An uncertain economy caused businesses to slow cloud spending, taking a toll on Amazon Web Services (AWS), the company's cloud infrastructure business. And marketers scaled back on advertising spending, stunting growth in the third leg of Amazon's trifecta of businesses.
In recent months, however, the dark economic clouds have begun to lift, signaling brighter days ahead. Now, Amazon is taking a page from a few of its streaming rivals, which could add billions of high-margin revenue to its coffers, but some of its customers won't like the strategy -- not one bit.
Prime real estate
Late last month, Amazon announced plans to roll out advertising to its Prime Video service beginning early next year. In a blog post on its website, the company said, "To continue investing in compelling content and keep increasing that investment over a long period of time, starting in early 2024, Prime Video shows and movies will include limited advertisements."
Amazon noted it was shooting for "meaningfully fewer ads" than broadcast TV and other streaming services. But it will offer an ad-free option for viewers who want to continue watching Prime without commercials, charging an extra $2.99 per month for the privilege.
As a consolation prize, the company noted it wouldn't be raising the price of Prime membership this year, which currently clocks in at $139 annually or $14.99 per month in the U.S. Amazon plans to introduce ads to Prime Video in the U.S. first, eventually rolling it out across its worldwide markets.
It's likely the move will incense some Prime members. Still, management has probably already done the math and knows the additional revenue will more than make up for the minority of subscribers who will cancel.
It all "ads" up
Amazon keeps its Prime subscriber numbers close to the vest. The last official update came in April 2021, when then-CEO Jeff Bezos wrote in the company's annual shareholder letter that Amazon had surpassed 200 million Prime members.
By adding advertising to its streaming video service, Amazon has two ways to profit. First, the company will collect added revenue from the targeted advertising shown. Second, the company will collect $2.99 per month for viewers who don't want to see advertising.
Assuming the advertising is at least as valuable as the extra charge for the ad-free version of its service, we can estimate the value of this move. At roughly $36 per customer per year ($2.99 per month for 12 months), that works out to as much as $7.2 billion in high-margin revenue each year.

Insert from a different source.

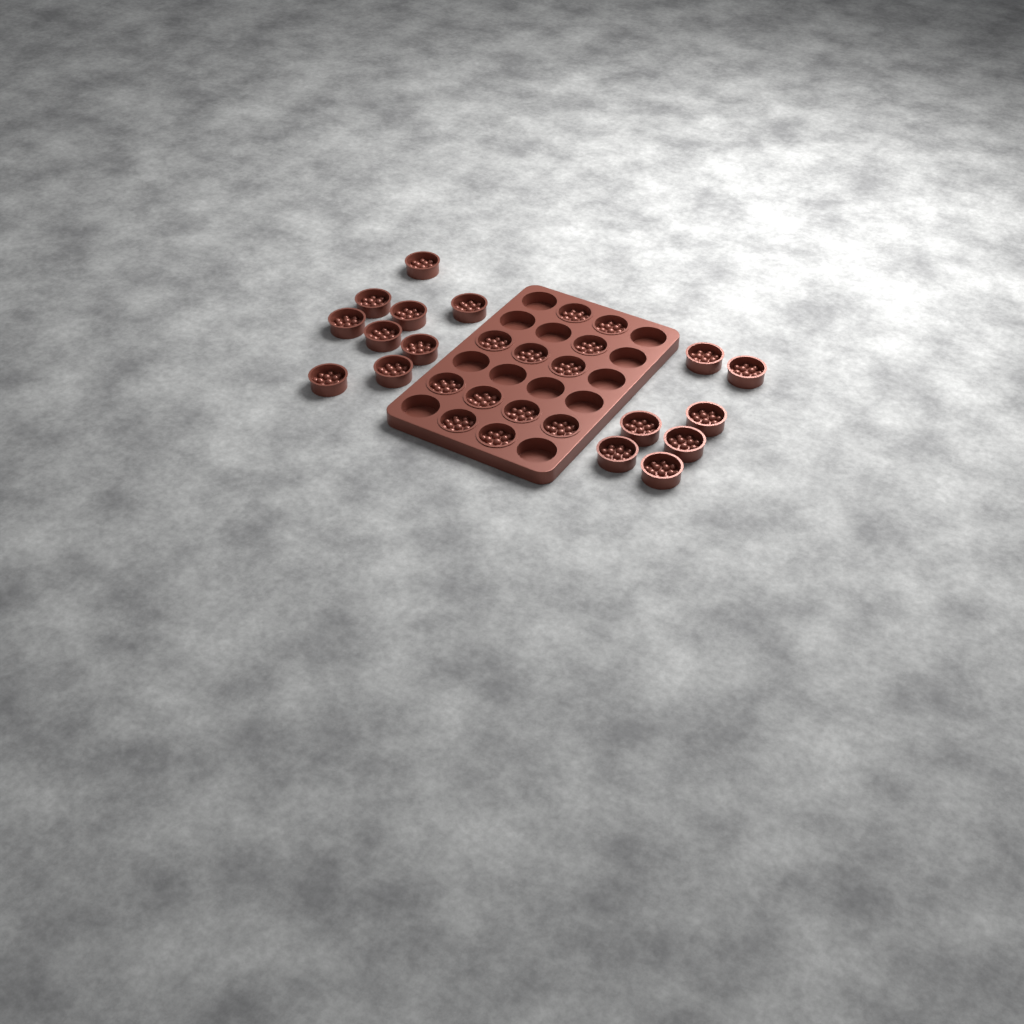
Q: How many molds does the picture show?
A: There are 28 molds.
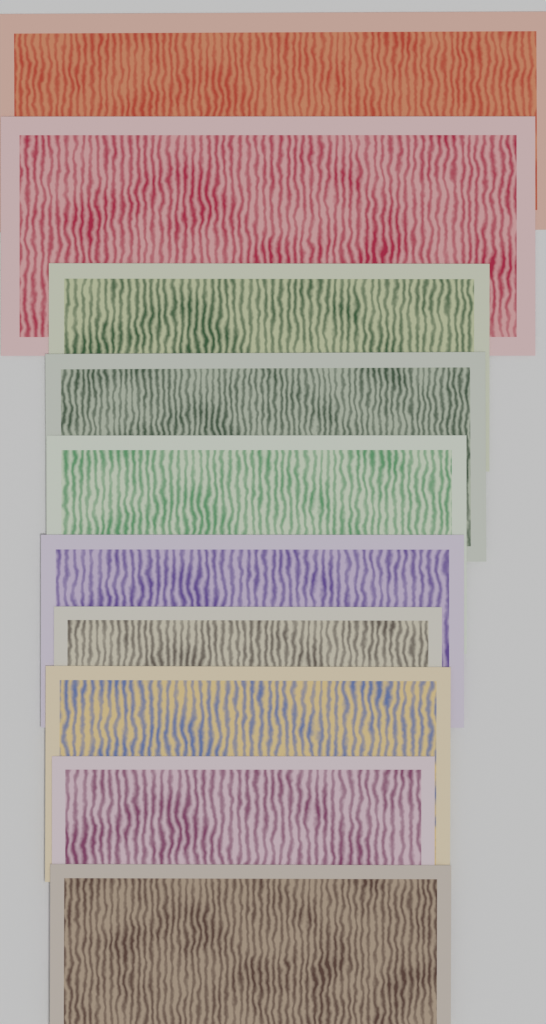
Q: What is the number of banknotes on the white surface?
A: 10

A more conservative estimate comes courtesy of UBS analyst Lloyd Walmsley, who suggests Amazon can generate $6 billion in incremental revenue. He says an operating margin of about 80% would result in $5 billion in incremental operating profit.
Walmsley says that even if Amazon adds just three minutes of advertising each hour, that would result in $3 billion in incremental revenue. Pushing that to six minutes per hour would double that. Given that Amazon already has all the content and systems in place, there shouldn't be much in the way of incremental expenses, which means most of that additional revenue -- however much it is -- will drop to the bottom line.
Over the past few years, advertising has become a growth business for Amazon. In 2022, the company generated $37.7 billion in ad revenue, up 21% -- enviable growth during the worst of the downturn. As a result, Amazon has become the world's third-largest digital advertiser, behind Alphabet and Meta Platforms.
Advertising still represented only 7% of Amazon's total revenue of $514 billion last year, so this move won't move the needle -- at least not very much.
Does Prime deliver?
In a completely unscientific poll posted on X (formerly Twitter), the majority of respondents cited free shipping as the most valuable benefit included in Amazon Prime. After an all-too-brief discussion, my family and I decided that we wouldn't pay the extra $36 per year on top of the $139 we already pay for Prime.
It isn't particularly surprising that Amazon eventually decided to institute an ad-supported tier, since rivals Netflix, Disney, and Hulu already have them. Plus, Amazon-owned Freevee (formerly IMDb TV) has long been its free, ad-supported video-on-demand service, so the systems to deliver ads are already in place.
As an Amazon investor, I'm delighted the company has found another way to boost its bottom line. As an Amazon Prime viewer, not so much.